What will the world look like when we’ve stored a century’s worth of personal and institutional information at near-perfect resolution? How will that shape governance, memory, accountability, and privacy? I don’t have the answer, and I’m not convinced anyone does. It’s not only about surveillance; it’s about the architecture of the future’s collective record.

Third: systemic fragility.

Ferguson warned that our AI boom may resemble a house of cards. Whether you agree or not, the core point stands: we’ve built technologies that can scale faster than our institutional capacity to regulate or secure them. We depend on systems that are both powerful and brittle. Thinking historically, the pace of change often outstrips our capacity to adapt, and that tension is alive in AI today.

Fourth: power concentration.

As AI capability grows, ownership of the compute, the data, and the models becomes the real axis of influence. The question becomes: who gets to steer this transformation, and on what terms? Corporations? Governments? Others? A hybrid? What happens with displaced workers in need of re-skilling and economic support. Where is UBI or an alternative? Also, what does democratic accountability look like when so much power accumulates in technical infrastructures that most people never see? What does it look like for non-democracies around the world?
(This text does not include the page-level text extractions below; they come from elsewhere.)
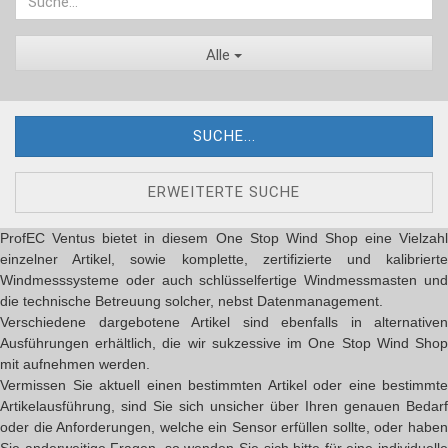
Alle
SUCHE...
ERWEITERTE SUCHE
ProfEC Ventus bietet in diesem One Stop Wind Shop eine Vielzahl
einzelner Artikel, sowie komplette, zertifizierte und kalibrierte
Windmesssysteme oder auch schlüsselfertige Windmessmasten und
die technische Betreuung solcher, nebst Datenmanagement.
Verschiedene dargebotene Artikel sind ebenfalls in alternativen
Ausführungen erhältlich, die wir sukzessive im One Stop Wind Shop
mit aufnehmen werden.
Vermissen Sie aktuell einen bestimmten Artikel oder eine bestimmte
Artikelausführung, sind Sie sich unsicher über Ihren genauen Bedarf
oder die Anforderungen, welche ein Sensor erfüllen sollte, oder haben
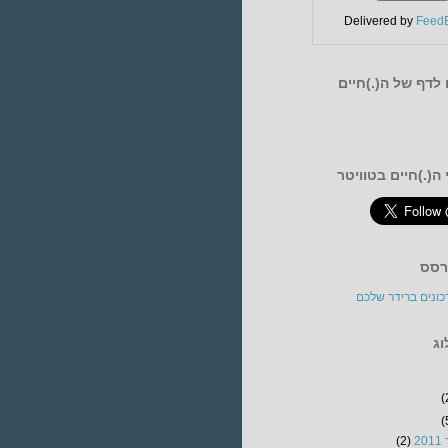
Delivered by
FeedB
לדף של ה(.)חיים
ה(.)חיים בטוויטר
רסס
כונים ברידר שלכם
וג
(
(
2
(2)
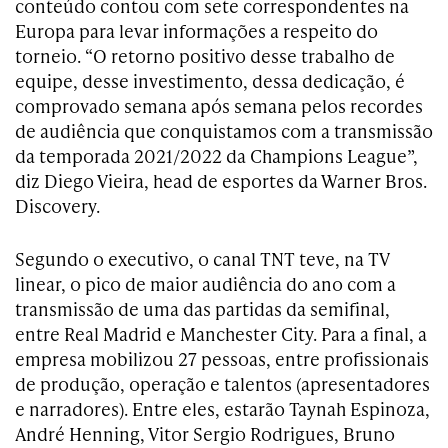
conteúdo contou com sete correspondentes na
Europa para levar informações a respeito do
torneio. “O retorno positivo desse trabalho de
equipe, desse investimento, dessa dedicação, é
comprovado semana após semana pelos recordes
de audiência que conquistamos com a transmissão
da temporada 2021/2022 da Champions League”,
diz Diego Vieira, head de esportes da Warner Bros.
Discovery.
Segundo o executivo, o canal TNT teve, na TV
linear, o pico de maior audiência do ano com a
transmissão de uma das partidas da semifinal,
entre Real Madrid e Manchester City. Para a final, a
empresa mobilizou 27 pessoas, entre profissionais
de produção, operação e talentos (apresentadores
e narradores). Entre eles, estarão Taynah Espinoza,
André Henning, Vitor Sergio Rodrigues, Bruno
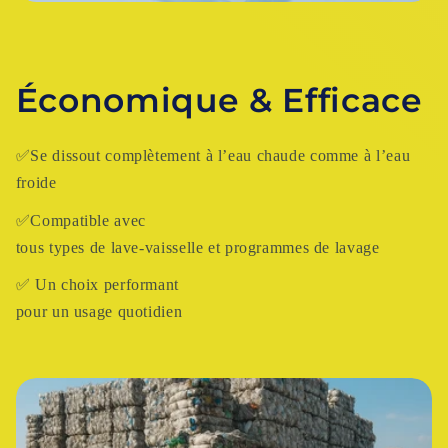
Économique & Efficace
✅Se dissout complètement à l’eau chaude comme à l’eau
froide
✅Compatible avec
tous types de lave-vaisselle et programmes de lavage
✅ Un choix performant
pour un usage quotidien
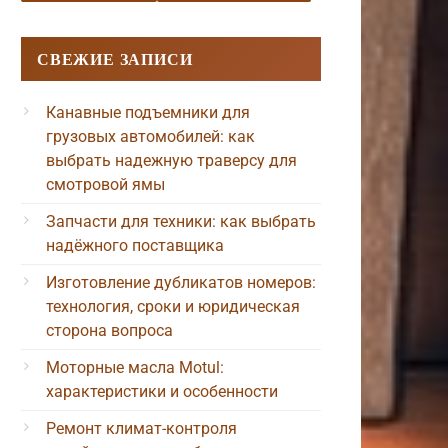
СВЕЖИЕ ЗАПИСИ
Канавные подъемники для
грузовых автомобилей: как
выбрать надежную траверсу для
смотровой ямы
Запчасти для техники: как выбрать
надёжного поставщика
Изготовление дубликатов номеров:
технология, сроки и юридическая
сторона вопроса
Моторные масла Motul:
характеристики и особенности
Ремонт климат-контроля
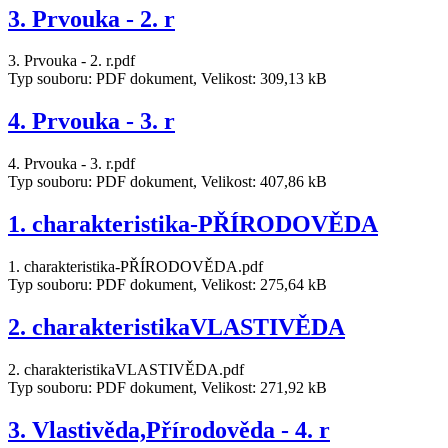
3. Prvouka - 2. r
3. Prvouka - 2. r.pdf
Typ souboru: PDF dokument, Velikost: 309,13 kB
4. Prvouka - 3. r
4. Prvouka - 3. r.pdf
Typ souboru: PDF dokument, Velikost: 407,86 kB
1. charakteristika-PŘÍRODOVĚDA
1. charakteristika-PŘÍRODOVĚDA.pdf
Typ souboru: PDF dokument, Velikost: 275,64 kB
2. charakteristikaVLASTIVĚDA
2. charakteristikaVLASTIVĚDA.pdf
Typ souboru: PDF dokument, Velikost: 271,92 kB
3. Vlastivěda,Přírodověda - 4. r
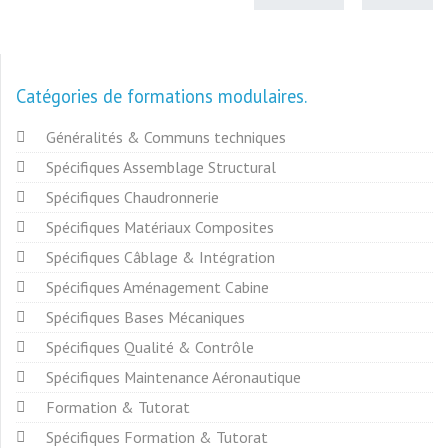
Catégories de formations modulaires
Généralités & Communs techniques
Spécifiques Assemblage Structural
Spécifiques Chaudronnerie
Spécifiques Matériaux Composites
Spécifiques Câblage & Intégration
Spécifiques Aménagement Cabine
Spécifiques Bases Mécaniques
Spécifiques Qualité & Contrôle
Spécifiques Maintenance Aéronautique
Formation & Tutorat
Spécifiques Formation & Tutorat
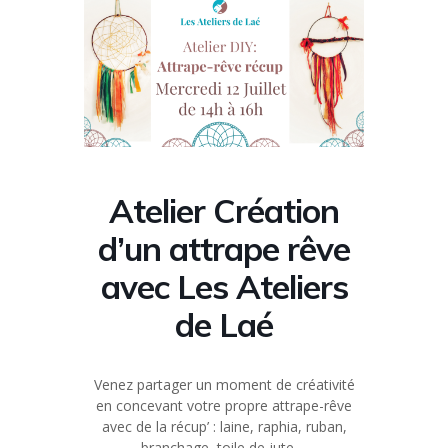
Atelier Création
d’un attrape rêve
avec Les Ateliers
de Laé
Venez partager un moment de créativité
en concevant votre propre attrape-rêve
avec de la récup’ : laine, raphia, ruban,
branchage, toile de jute….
I don’t come with all the answers. No one does. But what I do see is a gap between the pace of technological expansion and the depth of expert and public conversations needed to diagnose and design solutions. We need a more honest debate about tradeoffs, about what we’re building and why, and about how to balance innovation with resilience. The future of AI isn’t just a technical project. It’s a civic, economic, and philosophical one—and the choices we make now will outlive us by a long stretch.

I’d love to hear your thoughts. Which of these, or others, keeps you up at night?